At 73 many would exclaim my life is over or nearly so. They
would be wrong, of course. Life is; it continues. With me or you, or not. Time
happens – in the moment and in the past and beckons for future, too.
So life goes on. Has for millennia. Will continue for
millennia likely, but we never know that for certain. And neither do we know if
life will continue for us – for me and you. We take it on faith it will. And if
that is so, if you agree that faith tells us life will continue, there is,
then, only one question remaining…
What will you do with your life? Indeed, what will I do with
my life?
Whatever is left of it to be lived, what will I do with it?
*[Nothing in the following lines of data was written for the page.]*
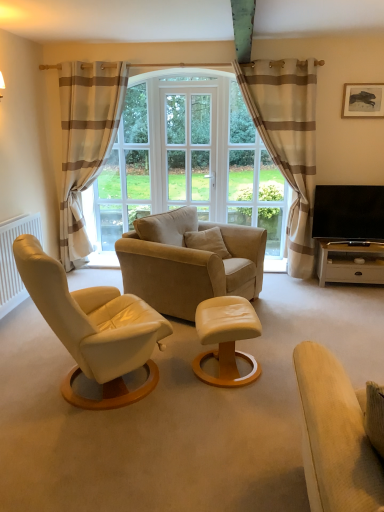
Locate an element on the screen. vacant space that is in between matte leather ottoman at center, which is the second table in back-to-front order, and light beige fabric studio couch at lower right is located at coordinates (259, 426).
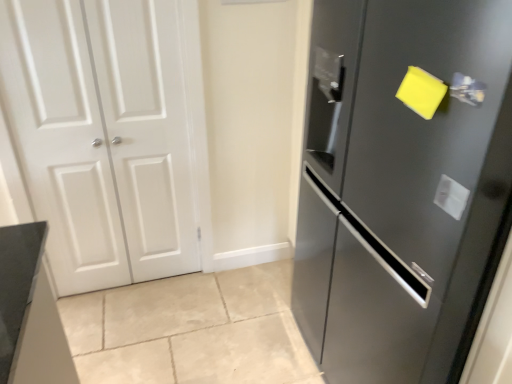
Locate an element on the screen. free space above white matte door at left, which is the second door in right-to-left order (from a real-world perspective) is located at coordinates (77, 0).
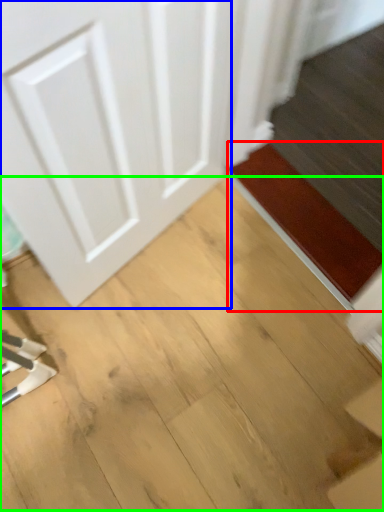
Question: Which object is positioned farthest from doormat (highlighted by a red box)? Select from door (highlighted by a blue box) and plywood (highlighted by a green box).

Choices:
 (A) door
 (B) plywood

Answer: (A)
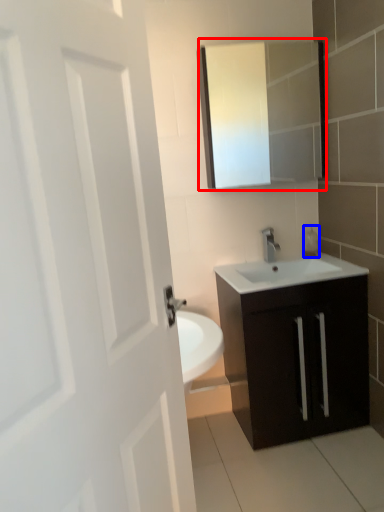
Question: Which point is further to the camera, medicine cabinet (highlighted by a red box) or soap dispenser (highlighted by a blue box)?

Choices:
 (A) medicine cabinet
 (B) soap dispenser

Answer: (B)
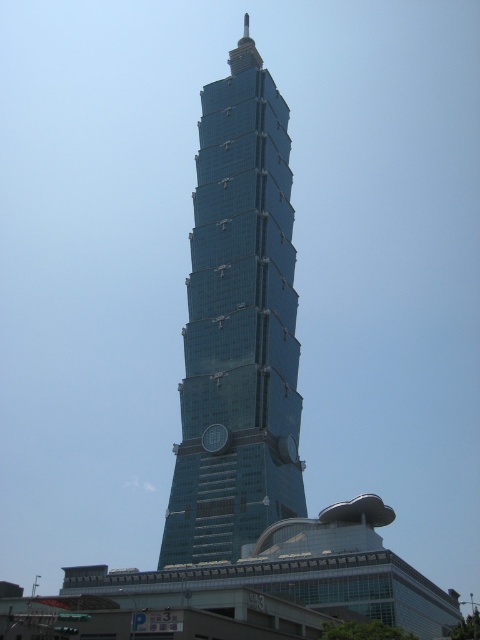
You are standing in front of the Taipei 101 complex and notice both the glassy blue skyscraper at center and the metallic clock at center. Which object is closer to you based on their positions?

The glassy blue skyscraper at center is closer to you because it is positioned in front of the metallic clock at center.

Consider the image. You are standing in front of the glassy blue skyscraper at center. If you want to take a photo of it with your smartphone, which has a maximum focus range of 50 meters, will the skyscraper be in focus?

The glassy blue skyscraper at center is 71.03 meters away from camera, which exceeds the smartphone camera maximum focus range of 50 meters. Therefore, the skyscraper will not be in focus.

You are standing in front of the Taipei 101 complex and need to determine which object is taller between the glassy blue skyscraper at center and the metallic clock at center. Based on the scene description, which one is taller?

The glassy blue skyscraper at center is taller than the metallic clock at center.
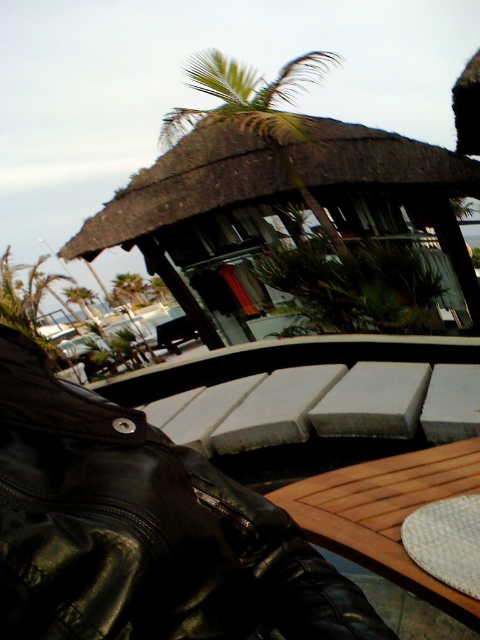
Which is below, wooden table at lower center or green leafy palm tree at upper center?

Positioned lower is wooden table at lower center.

Which is in front, point (327, 538) or point (287, 68)?

Point (327, 538) is in front.

Locate an element on the screen. This screenshot has height=640, width=480. wooden table at lower center is located at coordinates (386, 513).

What are the coordinates of `wooden table at lower center` in the screenshot? It's located at pos(386,513).

Between point (437, 168) and point (360, 525), which one is positioned in front?

Point (360, 525)

Who is higher up, brown thatched hut at upper center or wooden table at lower center?

brown thatched hut at upper center

The height and width of the screenshot is (640, 480). What do you see at coordinates (182, 189) in the screenshot?
I see `brown thatched hut at upper center` at bounding box center [182, 189].

You are a GUI agent. You are given a task and a screenshot of the screen. Output one action in this format:
    pyautogui.click(x=<x>, y=<y>)
    Task: Click on the brown thatched hut at upper center
    
    Given the screenshot: What is the action you would take?
    pyautogui.click(x=182, y=189)

Is point (354, 125) positioned after point (211, 122)?

Yes, point (354, 125) is behind point (211, 122).

Who is more distant from viewer, (151, 173) or (216, 93)?

Positioned behind is point (151, 173).

You are a GUI agent. You are given a task and a screenshot of the screen. Output one action in this format:
    pyautogui.click(x=<x>, y=<y>)
    Task: Click on the brown thatched hut at upper center
    
    Given the screenshot: What is the action you would take?
    pyautogui.click(x=182, y=189)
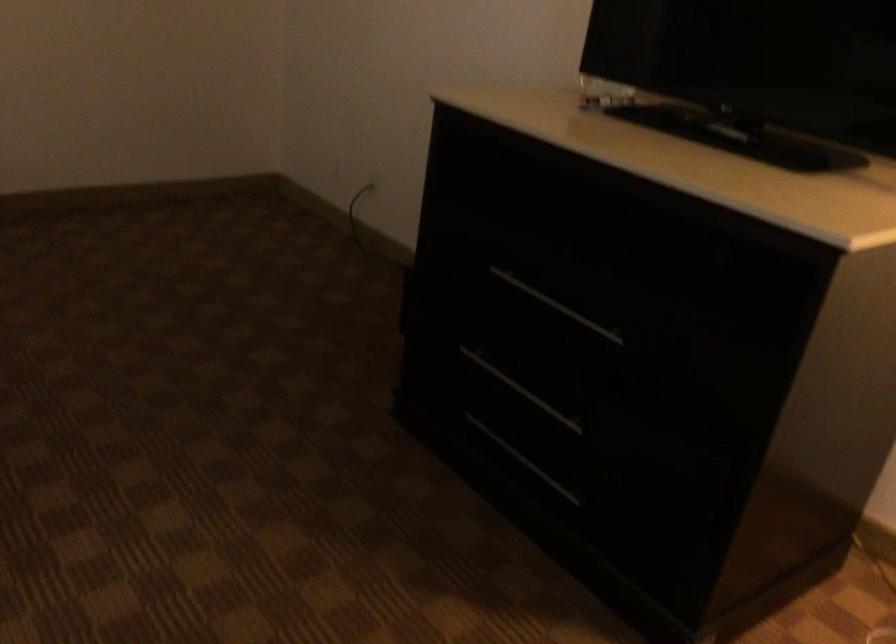
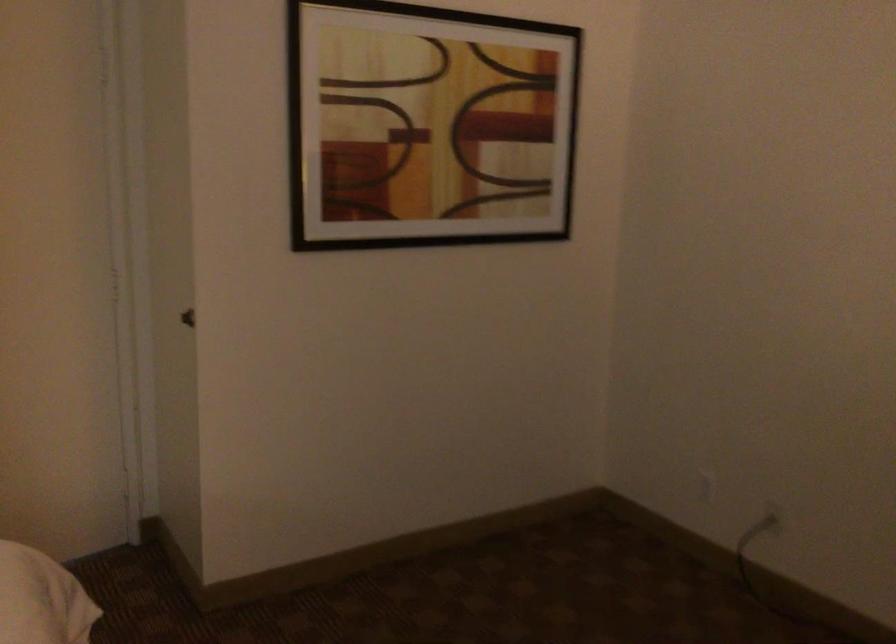
What movement of the cameraman would produce the second image?

The cameraman moved toward left, forward.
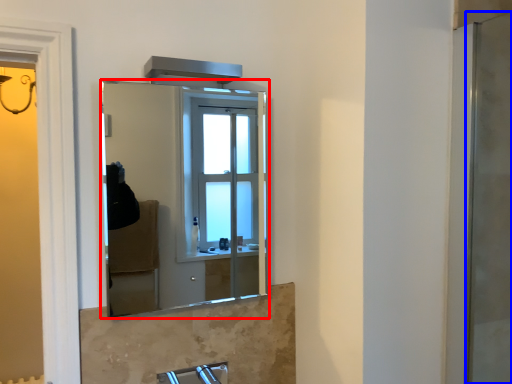
Question: Which of the following is the closest to the observer, mirror (highlighted by a red box) or screen door (highlighted by a blue box)?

Options abound. Like eating food I really, really like. Like
napping when the mood prevails to do so. Like watching mindless TV to dull the
mind from other worries for a short while. Like reading a book or gazing out
the window. Maybe, scrape together enough money to buy a meal out or go to a
festive place for fun and games with other people, strangers mostly.
Or maybe spend more time with family. Nurture them a bit
more. Help them see the breadth and depth of life so they too will value it as
do I.
Somehow this pulls me in a direction. I don’t want to sit in
the chair. I don’t want to watch another meaningless TV program. I’d rather
ponder meaningful thoughts and see where they take me. I would much rather work
with people who seek change and betterment in their village or community. I
really want to bed engaged in the business of helping others. I don’t know why
this is. But it is. I yield to it. I accept it.
And I wonder why others don’t. Oh, I’m not alone in these
endeavors. Plenty of company awaits these efforts and enterprises. But I wonder
why vast armies are not so engaged most of the time. I get the need to earn a
living. The question is what living?
Life is not all about fun and games. It is not about drugs
or booze, either. It is not about tinsel and glittery things, or bubbly fluids.
No, life is about much more.
Like the smile on a young child’s face when she realizes
that some else cares about her and her well being. Or when an elder eagerly
grasps your hand or arm to cross the street or navigate a set of stairs with
safety. Or when kids eagerly enter the school building each day to discover new
wonders that still fuel excitement and dreams of the future.
Or like a group of kids – teenagers struggling with deep
problems – realize your help and time is a sign of caring. They talk; you
listen. They marvel that you do – listen. They get little of that at home or in
school. They wonder why adults are so dense at times! Yes, like that.
When we sing a song what are we feeding? Is it a sense of
belonging or aloneness? Is it an emotion of soul searching and discovery? Is it
a celebration of an accomplishment, or love, or deep attraction and engagement?
Why do we sing the song? Why do we yearn for the music and the words and sense
of wellness it brings to us?
Does a prayer do this for me? Does writing do this? Does
wondering and stewing about an issue do the same.
What is it I will do with my life? What of yours?
Will we seek order and purpose? Or will we shirk such effort
as too much work or too elusive? The seeking is the process. The order and purpose
is the fruit of the effort. Do not avoid it. Do not run away from it; it is the
gem you need and will want. It is the goal engendered to become the guiding
beam of the future.
Grab it for yourself. Help others grab their guiding beam,
too. So they are propelled into the good future. Self sustaining is such
effort. It keeps us going. And the goals are elusive too, just enough to keep
us reaching and yearning and working toward them. We become self sustaining.
They become self sustaining. Our society and nations and communities become
self sustaining and empowered to do great things.
Lifting up others one person at a time. This is our mission
and purpose. It is what I do for my life. It is not chosen, either. It is
written and demanded of me.
And what about you? Is this your story, too? Will it be?